Federal judge declines to halt Trump administration’s ICE surge in Minnesota

Judge says Minnesota didn’t show legal grounds for an emergency halt, keeping “Operation Metro Surge” in place for now.

NEWS

1/31/20261 min read

A federal judge on Saturday refused Minnesota’s request for emergency relief to stop the Trump administration’s expanded immigration enforcement operation in the Minneapolis–St. Paul area, leaving the federal deployment in place as the underlying lawsuit moves forward.

The case centers on “Operation Metro Surge,” a federal effort that officials say brought roughly 3,000 immigration personnel—primarily from ICE and Border Patrol—into the Twin Cities region. Minnesota officials argued the operation exceeds lawful federal authority, infringes on state sovereignty, and has raised civil-rights concerns, including allegations of disproportionate targeting.

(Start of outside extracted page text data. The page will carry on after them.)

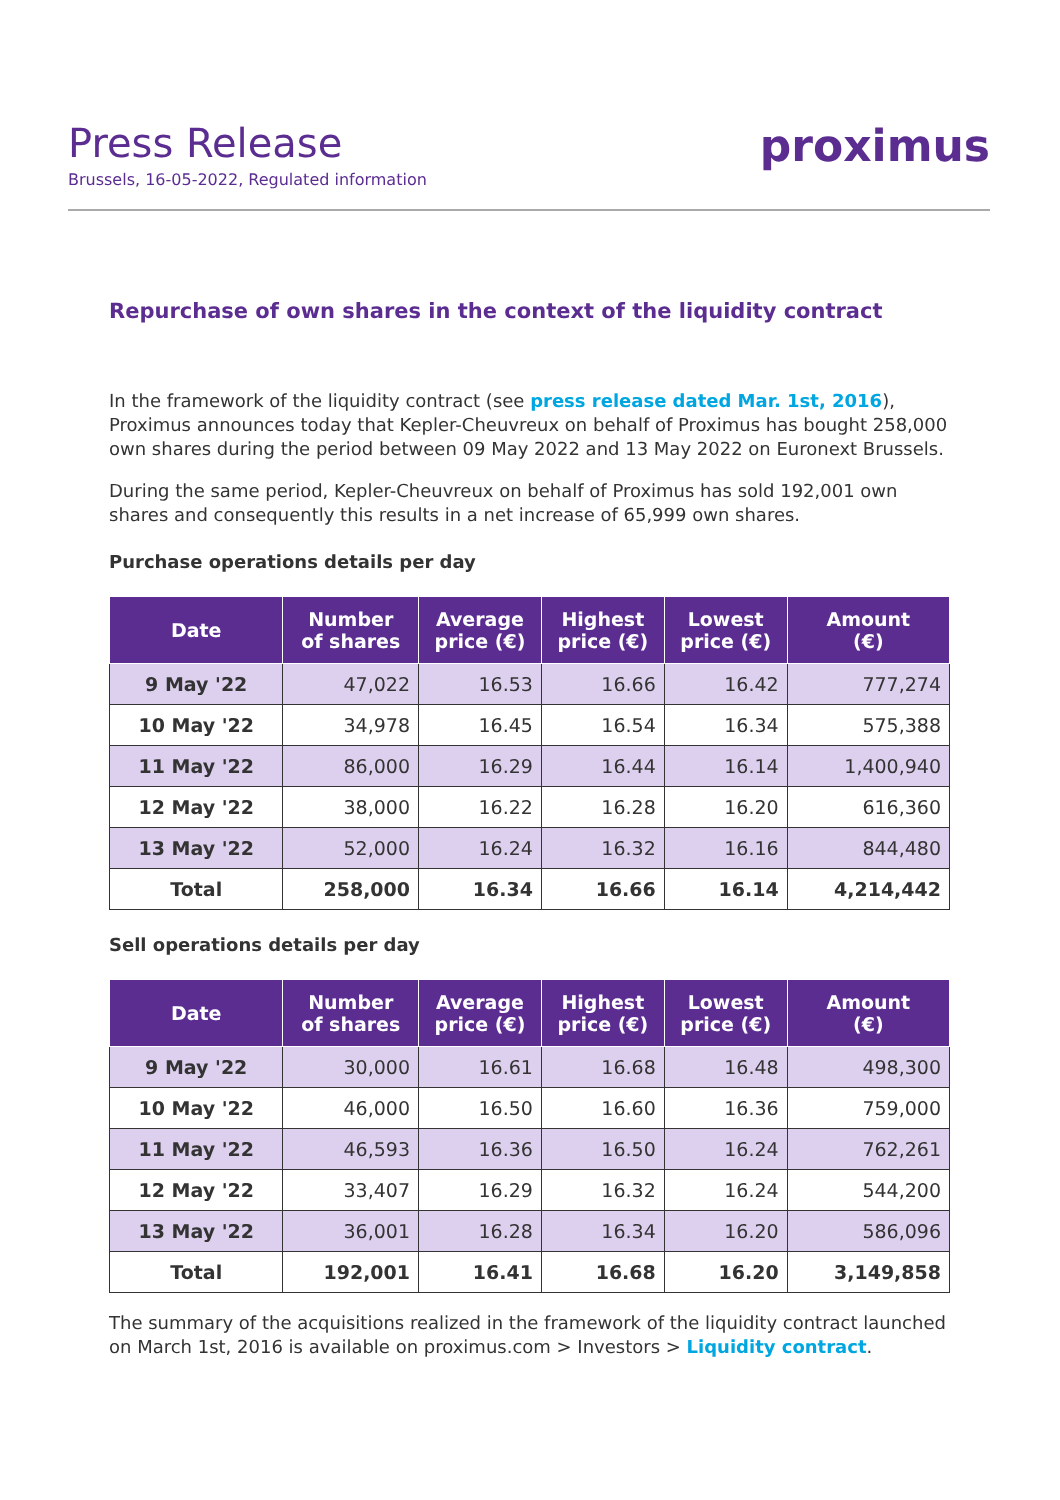Press Release
Brussels, 16-05-2022, Regulated information
proximus
Repurchase of own shares in the context of the liquidity contract
In the framework of the liquidity contract (see press release dated Mar. 1st, 2016), Proximus announces today that Kepler-Cheuvreux on behalf of Proximus has bought 258,000 own shares during the period between 09 May 2022 and 13 May 2022 on Euronext Brussels.
During the same period, Kepler-Cheuvreux on behalf of Proximus has sold 192,001 own shares and consequently this results in a net increase of 65,999 own shares.
Purchase operations details per day
| Date | Number of shares | Average price (€) | Highest price (€) | Lowest price (€) | Amount (€) |
| --- | --- | --- | --- | --- | --- |
| 9 May '22 | 47,022 | 16.53 | 16.66 | 16.42 | 777,274 |
| 10 May '22 | 34,978 | 16.45 | 16.54 | 16.34 | 575,388 |
| 11 May '22 | 86,000 | 16.29 | 16.44 | 16.14 | 1,400,940 |
| 12 May '22 | 38,000 | 16.22 | 16.28 | 16.20 | 616,360 |
| 13 May '22 | 52,000 | 16.24 | 16.32 | 16.16 | 844,480 |
| Total | 258,000 | 16.34 | 16.66 | 16.14 | 4,214,442 |
Sell operations details per day
| Date | Number of shares | Average price (€) | Highest price (€) | Lowest price (€) | Amount (€) |
| --- | --- | --- | --- | --- | --- |
| 9 May '22 | 30,000 | 16.61 | 16.68 | 16.48 | 498,300 |
| 10 May '22 | 46,000 | 16.50 | 16.60 | 16.36 | 759,000 |
| 11 May '22 | 46,593 | 16.36 | 16.50 | 16.24 | 762,261 |
| 12 May '22 | 33,407 | 16.29 | 16.32 | 16.24 | 544,200 |
| 13 May '22 | 36,001 | 16.28 | 16.34 | 16.20 | 586,096 |
| Total | 192,001 | 16.41 | 16.68 | 16.20 | 3,149,858 |
The summary of the acquisitions realized in the framework of the liquidity contract launched on March 1st, 2016 is available on proximus.com > Investors > Liquidity contract.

In denying the requested injunction, U.S. District Judge Katherine Menendez wrote that the plaintiffs were asking the court to extend existing precedent to a “new context” involving an “unprecedented deployment” of armed federal immigration officers to aggressively enforce immigration statutes—and concluded the cases cited by Minnesota did not come close to supporting that step.

The lawsuit will continue, but for now the ruling means the surge can proceed while the court considers the broader constitutional claims.